PROBLEM TO WORK ON — May I please have every record restated word for word, with the images left out?

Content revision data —
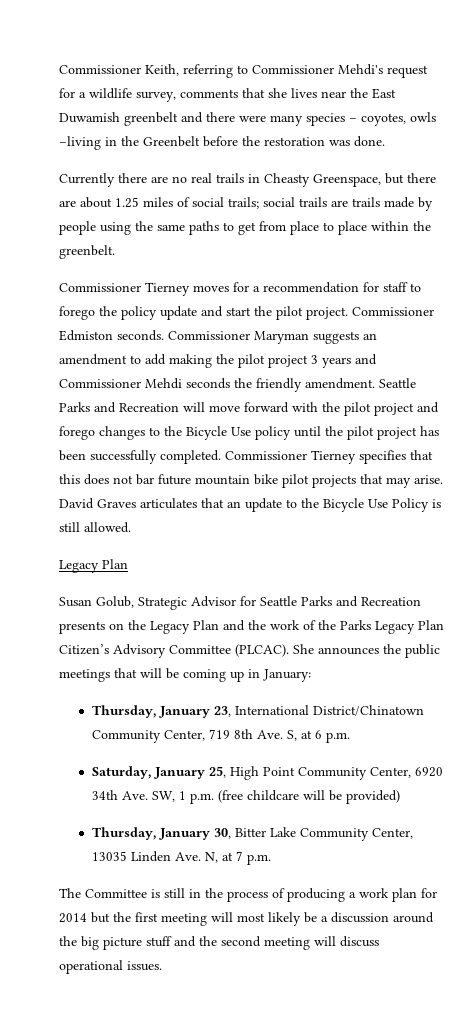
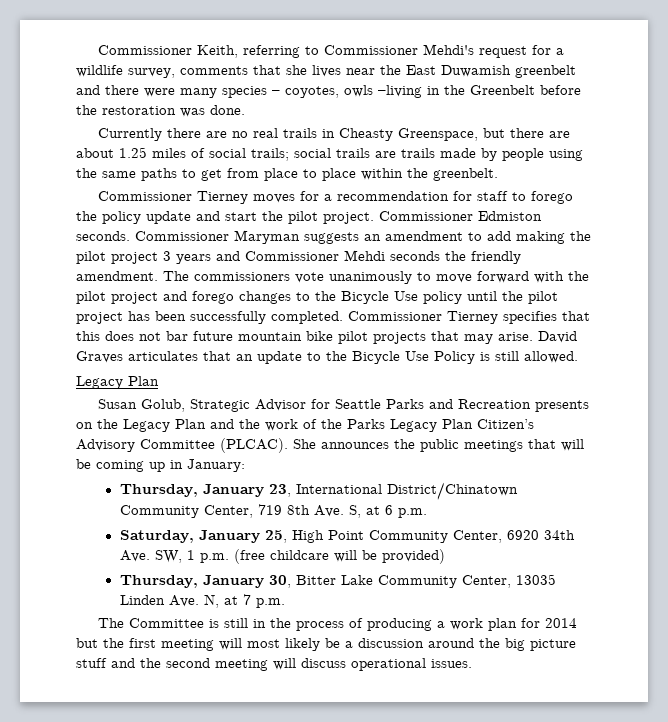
[379,378,416,388] [59,402,205,413] Seattle Parks and Recreation will -> [163,271,431,284] The commissioners vote unanimously to

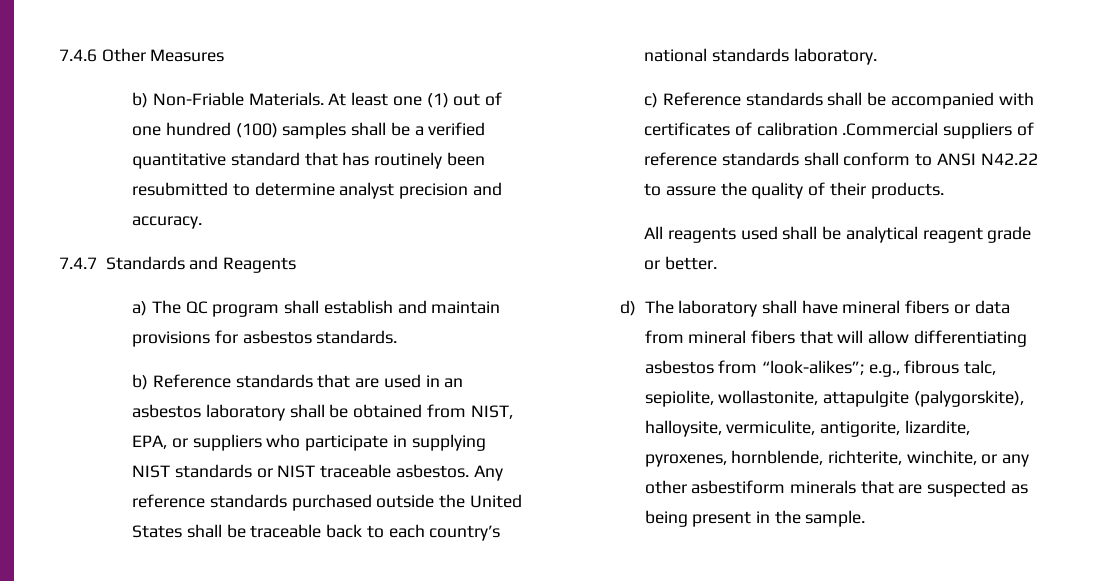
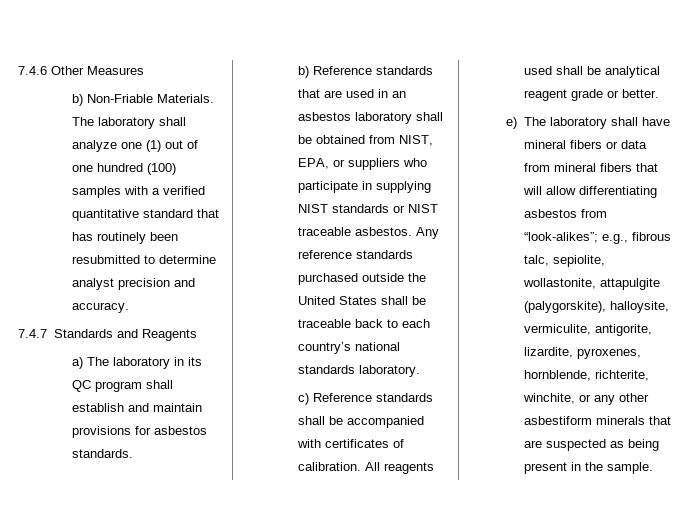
[328,92,389,106] At least -> [72,117,187,129] [72,140,118,152] The laboratory shall analyze
[351,122,410,136] shall be -> [124,186,149,195] with
(181, 307) none -> [113,357,203,369] laboratory in its
[756,122,1034,139] [644,152,1038,166] [644,182,944,199] calibration .Commercial suppliers of reference standards shall conform to ANSI N42.22 to assure the quality of their products. // -> [298,462,362,471] calibration.
[619,300,636,316] d) -> [506,117,518,129] e)

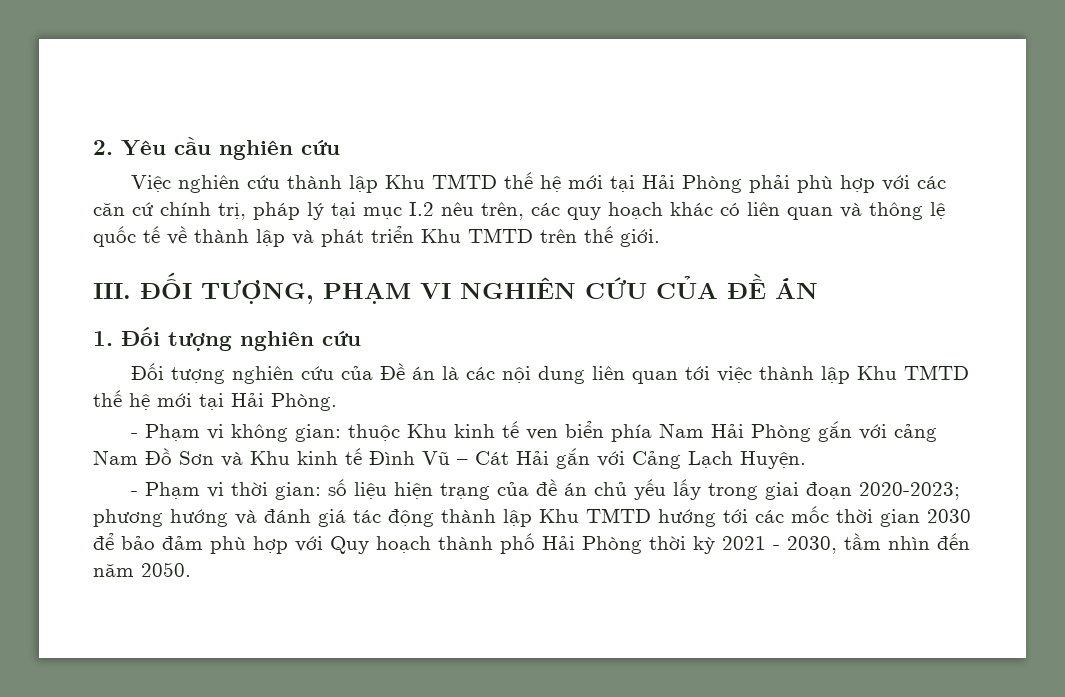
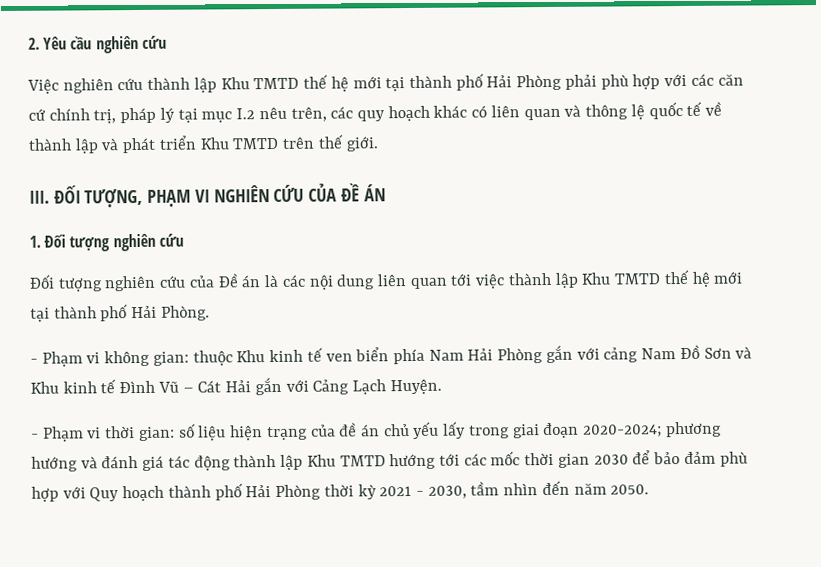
(635, 183) none -> [408,73,484,91] thành phố
(224, 401) none -> [53,304,129,322] thành phố
[858,482,960,500] 2020-2023; -> [583,424,663,438] 2020-2024;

SOLUTION FOR THIS TASK —
[379,378,416,388] [59,402,205,413] Seattle Parks and Recreation will -> [163,271,431,284] The commissioners vote unanimously to

[328,92,389,106] At least -> [72,117,187,129] [72,140,118,152] The laboratory shall analyze
[351,122,410,136] shall be -> [124,186,149,195] with
(181, 307) none -> [113,357,203,369] laboratory in its
[756,122,1034,139] [644,152,1038,166] [644,182,944,199] calibration .Commercial suppliers of reference standards shall conform to ANSI N42.22 to assure the quality of their products. // -> [298,462,362,471] calibration.
[619,300,636,316] d) -> [506,117,518,129] e)

(635, 183) none -> [408,73,484,91] thành phố
(224, 401) none -> [53,304,129,322] thành phố
[858,482,960,500] 2020-2023; -> [583,424,663,438] 2020-2024;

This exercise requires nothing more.